▸ **Collected data**:

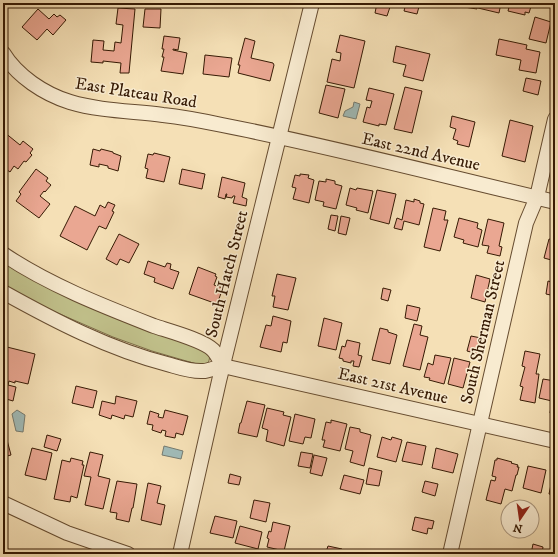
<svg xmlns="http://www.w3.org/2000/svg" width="558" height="557" font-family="'IM FELL DW Pica',serif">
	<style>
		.green { fill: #c1c18b; stroke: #7c6e48 }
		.water { fill: #a0bbb8; stroke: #767b70 }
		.building { fill: #eaa792; stroke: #361a04 }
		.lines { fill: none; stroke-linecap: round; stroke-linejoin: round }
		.minor-casing { stroke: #664c30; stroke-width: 16 }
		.minor { stroke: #f8ebd0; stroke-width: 14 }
		.labels { text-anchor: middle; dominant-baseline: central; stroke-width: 3; stroke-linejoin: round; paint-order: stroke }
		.street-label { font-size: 17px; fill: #361a04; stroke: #f8ebd0 }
	</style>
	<rect width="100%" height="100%" fill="#f5e0b6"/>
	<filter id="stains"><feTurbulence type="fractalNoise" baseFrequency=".005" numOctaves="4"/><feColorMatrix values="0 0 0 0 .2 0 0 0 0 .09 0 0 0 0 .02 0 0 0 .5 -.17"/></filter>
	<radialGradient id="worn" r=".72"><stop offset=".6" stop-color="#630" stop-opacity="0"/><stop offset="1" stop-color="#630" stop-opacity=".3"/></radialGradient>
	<path class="green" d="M3,259l203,90c3,5 5,8 2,14l-8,2 -48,-14 -39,-14 -67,-29 -43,-24z"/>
	<g class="water">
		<polygon points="354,102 360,104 356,119 343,116 345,111 353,107"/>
		<polygon points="17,410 25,415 23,432 16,431 12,414"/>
		<polygon points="164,446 183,451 181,459 162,455"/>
	</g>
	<g class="building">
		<polygon points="377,3 391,4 387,16 375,13"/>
		<polygon points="406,3 420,3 417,14 404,11"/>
		<polygon points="465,3 478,3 477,9 464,7"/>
		<polygon points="480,3 501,3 499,13 478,8"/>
		<polygon points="510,3 532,3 529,13 525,12 525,15 508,11"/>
		<polygon points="118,8 135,9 129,73 120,73 121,63 103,61 103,63 91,62 93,40 104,41 103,50 114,51 115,42 121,43 123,25 116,24"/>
		<polygon points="38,9 49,19 54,14 57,17 60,15 66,20 53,35 47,29 37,40 22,27"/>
		<polygon points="145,9 161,9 160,28 143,27"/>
		<polygon points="535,17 551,22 546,43 529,39"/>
		<polygon points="340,35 365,41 354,88 327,82 332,59 340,61 341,53 336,52"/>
		<polygon points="164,36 180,38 178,50 173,49 173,50 187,53 183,74 161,71 164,57 162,57 164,49 162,49"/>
		<polygon points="245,38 255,41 251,58 273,63 274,65 270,81 238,73 240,65 238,65"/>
		<polygon points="499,39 527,45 526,49 540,52 536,73 519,70 521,60 496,55"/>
		<polygon points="396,46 430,54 423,81 403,76 406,65 393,62"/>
		<polygon points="205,55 232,58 229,77 203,74"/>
		<polygon points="526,78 541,81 538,95 523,91"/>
		<polygon points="326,85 345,89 338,118 319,113"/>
		<polygon points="405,87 422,91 412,133 394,129"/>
		<polygon points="369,88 394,94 386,125 379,124 379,126 363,122 367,107 370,108 372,101 366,100"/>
		<polygon points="452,116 475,122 469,147 457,144 458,141 453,139 456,129 450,127"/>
		<polygon points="510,120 533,126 525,162 502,156"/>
		<polygon points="3,125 7,129 4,132 20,145 23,141 33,149 30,153 32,155 26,162 24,161 18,169 14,166 10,172 3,167 3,162 6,158 3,156"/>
		<polygon points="93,149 100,151 101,149 113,152 113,153 121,156 118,171 108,168 108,166 99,164 99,167 90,165"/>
		<polygon points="154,153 170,157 164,182 146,178 148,169 145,168 148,154 153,155"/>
		<polygon points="36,169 48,178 46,181 51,185 45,192 44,191 40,196 50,204 39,218 16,201 21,194 19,192"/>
		<polygon points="182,169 205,174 202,189 179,184"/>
		<polygon points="300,174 309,175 308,178 314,180 309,203 293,199 296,188 292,187 295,175 300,176"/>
		<polygon points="222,177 245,183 242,197 247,199 246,206 233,203 235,196 233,196 232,198 226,197 227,194 226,194 225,199 218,197"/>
		<polygon points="326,179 335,181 335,184 342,186 336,209 323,206 324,202 315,200 319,181 326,182"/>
		<polygon points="350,188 356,190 357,188 373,191 368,213 356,210 357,208 346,205"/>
		<polygon points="377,190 396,194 389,224 370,219"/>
		<polygon points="414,199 420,201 420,203 424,204 419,225 404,221 402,230 394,228 397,218 402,220 406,200 414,202"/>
		<polygon points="108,202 115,205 112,211 114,212 106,229 99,226 87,250 60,236 75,206 95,216 100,205 105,208"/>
		<polygon points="433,208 446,211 444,220 448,220 440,251 424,247"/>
		<polygon points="331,215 338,216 335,231 328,229"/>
		<polygon points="341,216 350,218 346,235 338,233"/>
		<polygon points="459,218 478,223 477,228 482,230 478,247 463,243 464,240 454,237"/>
		<polygon points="488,219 504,223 499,246 502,247 500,256 487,253 489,246 482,245"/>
		<polygon points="119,234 139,244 129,263 120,259 117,265 106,259"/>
		<polygon points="549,239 555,240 555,261 544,258"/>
		<polygon points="148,261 165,267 167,263 171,264 170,269 179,272 173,289 154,282 155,278 144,274"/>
		<polygon points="198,267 216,274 215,276 217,277 214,285 223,288 217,304 189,294"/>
		<polygon points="277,274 296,278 288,310 273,307 275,296 272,296"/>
		<polygon points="476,275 490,279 485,302 471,298"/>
		<polygon points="548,281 555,283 555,296 546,294"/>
		<polygon points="383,288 391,290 388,301 381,299"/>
		<polygon points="407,305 420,308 417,321 405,318"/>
		<polygon points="273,316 291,321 287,343 283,342 281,352 260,347 266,325 271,326"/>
		<polygon points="324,318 342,323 336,350 318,346"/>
		<polygon points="414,324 422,326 420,335 428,337 420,370 403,366"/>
		<polygon points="380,328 388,330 388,332 397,335 390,364 372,360"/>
		<polygon points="471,336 486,339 482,355 467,351"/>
		<polygon points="347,340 360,343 358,355 362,356 359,367 353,366 354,361 351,361 351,363 343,361 343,359 339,358 342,346 345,347"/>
		<polygon points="3,346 35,354 28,384 15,381 15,383 9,381 8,385 16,387 13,401 3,398"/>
		<polygon points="525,351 540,354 536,374 539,374 535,403 520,400 523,387 520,386 525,367 522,366"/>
		<polygon points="435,355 451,358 444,384 429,380 430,378 424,377 428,363 433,365"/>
		<polygon points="454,358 470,362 463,388 448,384"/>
		<polygon points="543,379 555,381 555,414 550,413 552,401 539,398"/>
		<polygon points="76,386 97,391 93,408 72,403"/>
		<polygon points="116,396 137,401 133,417 125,415 124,419 112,415 111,419 99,415 102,401 115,404"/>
		<polygon points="247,401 265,405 257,437 238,433 240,423 241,423"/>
		<polygon points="267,408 284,412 283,415 291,417 284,446 266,441 268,430 262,428"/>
		<polygon points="165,410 188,416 183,435 176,433 175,438 165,436 166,431 162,430 161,433 152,430 153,425 147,424 150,411 159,414 158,417 163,418"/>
		<polygon points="295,414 315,419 311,438 305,437 303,444 289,441"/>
		<polygon points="331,420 347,424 340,451 323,447 325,440 322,440 326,422 331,423"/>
		<polygon points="3,425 11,455 3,457"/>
		<polygon points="350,427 360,429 360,432 371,435 364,466 350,462 353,451 345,449"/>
		<polygon points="47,435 61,439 57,451 44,447"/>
		<polygon points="382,437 391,440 392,437 402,440 396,462 377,457"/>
		<polygon points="407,442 426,446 422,465 402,461"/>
		<polygon points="32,448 52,453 46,480 25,475"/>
		<polygon points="436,448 458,454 453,473 432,468"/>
		<polygon points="90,452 103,455 98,476 110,479 103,509 85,505 91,477 84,476"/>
		<polygon points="301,452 313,454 310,468 298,466"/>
		<polygon points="314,455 327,458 322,476 310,473"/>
		<polygon points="71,458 83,461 82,465 84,465 77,498 71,496 70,502 54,499 62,460 70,462"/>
		<polygon points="497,458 512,462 511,463 518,465 517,467 519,467 517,475 516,475 512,491 505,489 501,504 486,500 491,480 495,481 496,477 492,476 495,460 497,460"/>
		<polygon points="528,466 546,470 541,493 523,488"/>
		<polygon points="369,468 382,471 379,486 366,484"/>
		<polygon points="230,474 241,477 239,485 228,483"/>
		<polygon points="344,475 364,480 360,494 340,489"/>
		<polygon points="553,475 555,475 555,495 549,494"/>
		<polygon points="117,481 137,484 133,508 132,508 129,522 116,519 117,513 110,512"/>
		<polygon points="425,481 438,484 435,496 422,492"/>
		<polygon points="148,483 161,486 157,503 165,505 161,525 141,520"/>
		<polygon points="254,500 270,503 266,522 250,518"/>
		<polygon points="215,516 237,521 233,538 210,533"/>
		<polygon points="415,517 434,521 432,529 428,528 427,534 412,530"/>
		<polygon points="273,522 290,526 284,551 267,547 269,539 267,538 269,531 271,532"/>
		<polygon points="240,526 262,532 258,549 235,543"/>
		<polygon points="533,544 543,547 542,554 531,554"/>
		<polygon points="328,546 342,549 341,553 342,554 322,554 323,551 326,552"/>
	</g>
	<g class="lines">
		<g class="minor-casing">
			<g id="minor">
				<path d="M3,53c14,23 41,41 67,49 30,9 62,9 93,13 19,2 40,6 59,10 112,22 222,51 333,77"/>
				<path d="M3,254c46,31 100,52 151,72 15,5 49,14 59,24 4,4 7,11 10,16"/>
				<path d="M3,292c52,29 106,57 164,72 11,3 24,8 36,7 6,0 14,-4 20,-5l332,75"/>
				<polyline points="3,503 67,533 128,554"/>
				<polyline points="180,554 219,381 312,3"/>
				<polyline points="450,554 526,223 537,197 555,119"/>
			</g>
		</g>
		<use href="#minor" class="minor"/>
	</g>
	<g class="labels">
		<g class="street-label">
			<text transform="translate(136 93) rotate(9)">East Plateau Road</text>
			<text transform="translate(421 152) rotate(13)">East 22nd Avenue</text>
			<text transform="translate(227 274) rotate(-76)">South Hatch Street</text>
			<text transform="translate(483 332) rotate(-77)">South Sherman Street</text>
			<text transform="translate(393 386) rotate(13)">East 21st Avenue</text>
		</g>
	</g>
	<rect width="558" height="557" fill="none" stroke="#f5e0b6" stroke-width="16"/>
	<rect x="4" y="4" width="550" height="549" fill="none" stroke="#361a04" stroke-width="2"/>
	<rect x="8" y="8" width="542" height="541" fill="none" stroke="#361a04"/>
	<g transform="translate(520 519) rotate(193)"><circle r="19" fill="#f8ebd0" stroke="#aa977e"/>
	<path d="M0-3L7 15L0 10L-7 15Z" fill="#8f2418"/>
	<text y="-6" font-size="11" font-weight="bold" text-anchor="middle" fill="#361a04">N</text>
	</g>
	<rect width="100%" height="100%" filter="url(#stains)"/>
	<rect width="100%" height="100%" fill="url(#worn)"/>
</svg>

▸ **EXERCISE REQUIREMENTS**: Lines in the data containing the string "worn" are to be counted; give that number alone.

▸ **RESULT FOR THIS EXERCISE**: 2